You've encountered a common issue with GKE Autopilot clusters automatically created by Cloud Composer 2: overly restrictive Pod Disruption Budgets (PDBs). Let's break down the problem and what you can do.
Understanding the Issue
- Pod Disruption Budgets (PDBs):
- PDBs are Kubernetes objects that limit the number of pods that can be voluntarily disrupted at any one time.
- They're designed to ensure application availability during planned disruptions, such as node maintenance or updates.
- Composer 2 and GKE Autopilot:
- When you create a Composer 2 environment, it automatically provisions a GKE Autopilot cluster to run Airflow tasks.
- The default PDBs created by Composer 2 are often overly restrictive, especially in Autopilot mode, which can hinder GKE maintenance.
- GKE Maintenance:
- GKE needs to perform periodic maintenance, including node updates and security patches.
- If PDBs are too restrictive, GKE cannot evict pods to perform maintenance, leading to the warning you're seeing.
- The Problem:
- The main problem is that the PDBs that are created have a value of 0 for maxUnavailable, which prevents GKE from evicting any pods.
Why Google Suggests Ignoring (Temporarily)
- Google's recommendation to "ignore these warnings until the issue is fixed" likely stems from the fact that:
- They are aware of this behavior in Composer 2's Autopilot setups.
- They are working on a more permanent solution to automatically adjust PDBs or improve the default configuration.
- That changing the PDBs manually, could cause unexpected issues with the composer environment.
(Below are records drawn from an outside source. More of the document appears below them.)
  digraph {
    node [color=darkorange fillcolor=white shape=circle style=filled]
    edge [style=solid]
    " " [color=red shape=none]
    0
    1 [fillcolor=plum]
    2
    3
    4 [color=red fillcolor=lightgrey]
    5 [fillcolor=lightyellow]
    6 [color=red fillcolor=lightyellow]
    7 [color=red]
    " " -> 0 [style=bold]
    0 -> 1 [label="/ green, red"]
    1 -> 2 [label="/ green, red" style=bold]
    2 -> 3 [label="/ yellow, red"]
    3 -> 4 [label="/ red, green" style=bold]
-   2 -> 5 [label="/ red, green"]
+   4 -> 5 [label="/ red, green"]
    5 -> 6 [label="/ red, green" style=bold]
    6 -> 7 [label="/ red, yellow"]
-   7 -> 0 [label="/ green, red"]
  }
How to Resolve (With Caution)
While Google's advice is to wait, you can manually adjust the PDBs. However, proceed with caution and understand the potential risks.
Identify the PDBs:
- Use kubectl get pdb -n <your-composer-namespace> to list the PDBs in your Composer environment's namespace.
- The namespace will be something like composer-<your-environment-name>.
Edit the PDBs:
- Use kubectl edit pdb -n <your-composer-namespace> <pdb-name> to edit each PDB.
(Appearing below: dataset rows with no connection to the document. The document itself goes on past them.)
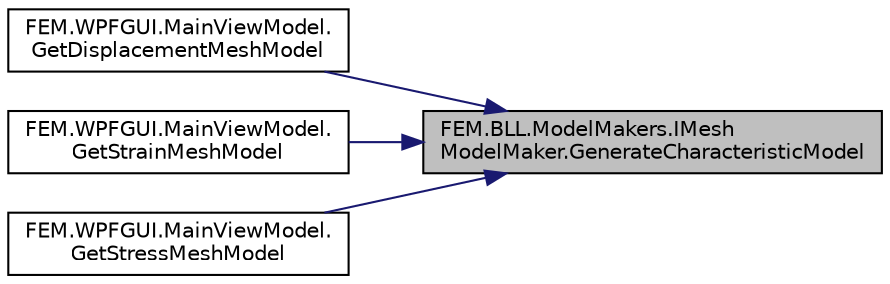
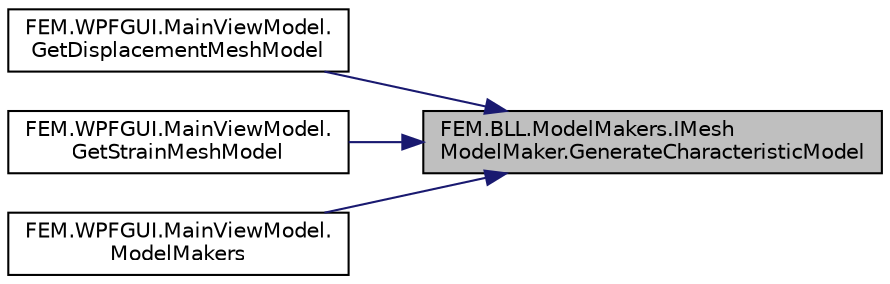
  digraph {
    rankdir=RL
    node [color=black fillcolor=white fontname=Helvetica fontsize=10 shape=record style=filled]
    edge [color=midnightblue dir=back fontname=Helvetica fontsize=10 labelfontname=Helvetica labelfontsize=10 style=solid]
    n1 [fillcolor=grey75 fontcolor=black height=0.2 label="FEM.BLL.ModelMakers.IMesh\lModelMaker.GenerateCharacteristicModel" width=0.4]
    n2 [height=0.2 label="FEM.WPFGUI.MainViewModel.\lGetDisplacementMeshModel" width=0.4]
    n3 [height=0.2 label="FEM.WPFGUI.MainViewModel.\lGetStrainMeshModel" width=0.4]
-   n4 [height=0.2 label="FEM.WPFGUI.MainViewModel.\lGetStressMeshModel" width=0.4]
+   n4 [height=0.2 label="FEM.WPFGUI.MainViewModel.\lModelMakers" width=0.4]
    n1 -> n2
    n1 -> n3
    n1 -> n4
  }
- Change the maxUnavailable or minAvailable values to allow for at least one pod eviction.
- For example, change maxUnavailable: 0 to maxUnavailable: 1.
- Or, change minAvailable: 1 to minAvailable: 0.
- It is generally safer to modify the maxUnavailable value.
- It is also possible to patch the pdb, by using kubectl patch.
- Example:
- kubectl patch pdb airflow-redis-pdb -n composer-<your-environment-name> -p '{"spec":{"maxUnavailable": 1}}'
Monitor GKE Maintenance:
- After adjusting the PDBs, monitor your GKE cluster to ensure that maintenance operations can proceed without issues.
- Keep an eye on the GKE console for any new warnings or errors.
Important Considerations
- Composer Updates:
- Be aware that future Composer environment updates might overwrite your manual PDB changes.
- You might need to reapply the changes after updates.
- Application Availability:
- Adjusting PDBs can affect the availability of your Airflow components.
- Ensure that your applications can tolerate the potential disruptions during maintenance.